Write out the rows word for word, starting at the line that contains "Rank the series" and ending after the line that contains "Count the number of slices in the pie.".

> _Task data_

========

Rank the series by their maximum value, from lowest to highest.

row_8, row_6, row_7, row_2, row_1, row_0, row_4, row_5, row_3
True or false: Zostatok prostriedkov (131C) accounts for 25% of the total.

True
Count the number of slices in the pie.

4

========

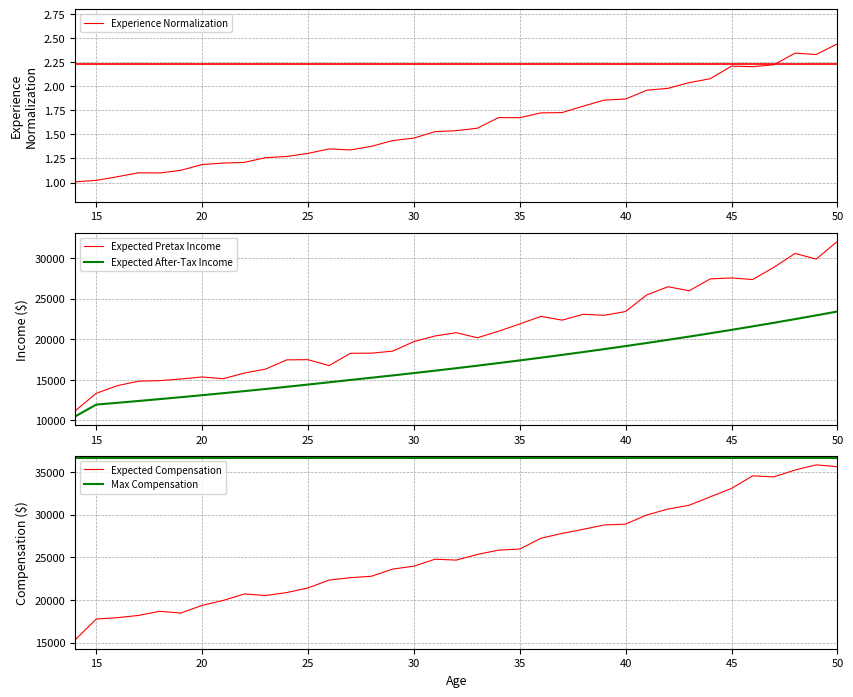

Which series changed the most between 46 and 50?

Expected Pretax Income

========

> _Exercise response_
Rank the series by their maximum value, from lowest to highest.

row_8, row_6, row_7, row_2, row_1, row_0, row_4, row_5, row_3
True or false: Zostatok prostriedkov (131C) accounts for 25% of the total.

True
Count the number of slices in the pie.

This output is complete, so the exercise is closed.